Дорогой Михаил Осипович.
Получил от Вас открыточку. Во-первых, вода залила всю площадь Исаакиевскую; в окна института мы из воды вытаскивали людей. Конечно, не <на> второй этаж, а на первый; вода доходила до роста человеческого. Но это не столь важно. Важно то, что Вы хотите переговорить с Бакушинским64 и Сидоровым65; к этой категории не хватает еще товарищей Сосновского66, Фриче и Петра Семеновича Когана, Луначарского67, Барбантини68 — итальянского критика. С ними переговоры — это значит вести переговоры с могильщиками; это всё гробокопатели, которые хотят закопать таких полуграмотных людей, как я, в могилу своих грамот; им дана грамотность для того, чтобы они могли закапывать всё неграмотное в могилу; мы для них есть тьма, а они свет; так говорил и Иоанн Богослов — «Бог есть свет, в котором нет тьмы»; не знаю, читали ли они это определение или нет, но я прочитал и возразил бы, что тьма и свет с точки зрения беспредметности одна сущность в двух различиях, и только. Солнце на фоне разума есть темное пятно, но есть нечто, что и разум будет темным пятном, тьма не есть ни зло, ни добро; тьма, скорее, покой, и горе тому, кто беспокоит светом тьму, ибо свет творит те представления, на которые человек идет со штыком, избавля<я> самого себя. Во тьме мир, я понимаю тьму, в которой нет ничего, ни воли, ни представления. А Шопенгауэр озаглавил свою книжку «Мир как воля и представление». Конечно, я ее не читал, но заглавие на витрине прочел, очень я над этим заглавием не думал, но немного рассудил, что Мир бывает только там, где нет ни воли, ни представления, — где же эти двое есть, там Мира не бывает, там борьба представлений69.

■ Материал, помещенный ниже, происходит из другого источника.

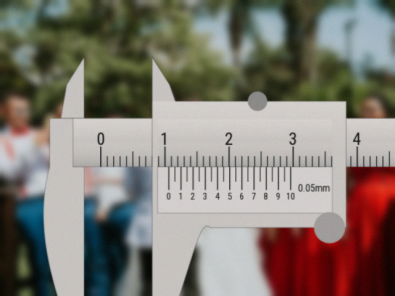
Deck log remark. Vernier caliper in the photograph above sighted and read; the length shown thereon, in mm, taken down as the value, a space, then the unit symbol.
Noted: 10.6 mm
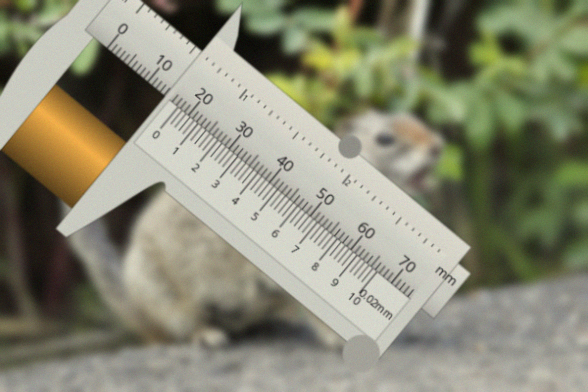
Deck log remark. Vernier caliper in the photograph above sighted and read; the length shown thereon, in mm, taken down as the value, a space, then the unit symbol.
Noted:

Так вот, Вы мне сказали, что Вы сами голосовали за то, чтобы исключить <меня> из храма Художественной науки70. Меня исключили и подумали, что польза может быть от меня только тогда, когда я буду в храме, но если в поле или на горах, в подземельях, то я бесполезный человек. Теперь Вы думаете ошибку исправить Бакушинским, Сидоровым, этими когановскими могильщиками, которые выжили из той же академии всех нас, темных людей, и поставили {Когана}, который поведет всю нашу современность, т. е. нас, темных людей, к Перуджину <Перуджино>71, По техническим соображениям Кондратьев72 и {Помжалкин}73 засунули меня на Венециановской выставке в кладовку74, но из этого ничего не вышло, заграницей печатают квадрат, везде вадратизм, всюду; сейчас у меня лежит журнал Кunsтблят <так!> — полон Супрематизмом75. Я строю Институт, и Академии Худож<ественных> наук, конечно, следует обратить внимание; но это же невозможно, они для меня представляются крыловским петухом, который ничего не увидел в жемчужине. Бакушинский видит «удивительных иконописцев», которые сумели в лупу или без лупы написать Троцкого вместо Николы-угодника, которого нужно рассматривать в лупу76. Меня изгнали из членов академии, но христиане не изгнали Павла, хотя он и не был всегда в одном месте, а меня изгнали, поэтому думаю стрясти пыль с ног своих.
Вы ждите, когда все Сидоровы будут закапывать нас в Ленинграде. Потому что это место для них темное. Эфросы77 загребали78 25 лет меня, но я пока вырастаю в институт. Но я не хвалюсь этим, я только свидетельствую. Конечно, польза для дела большая, но Сидоровы и Бакушинские пока ничего не сделали. С нашей точки зрения, мы начали дело новое. Это увидят нескоро.
Жму Вашу руку и остаюсь в ожидании ответа.
Я Вам писал и послал даже рукопись, но Вы ничего мне не пишете.
Ваш К. Малевич
13/о<ктября> 24 <года> Ленинград
<Приписка слева на полях:> Ну вот видите, не успел окончить этого письма, как слух идет, что институт хотят прикрыть, приехала из Москвы ревизия, узнает, годны мы или нет79. Вот спросите Сидорова, разве они поймут.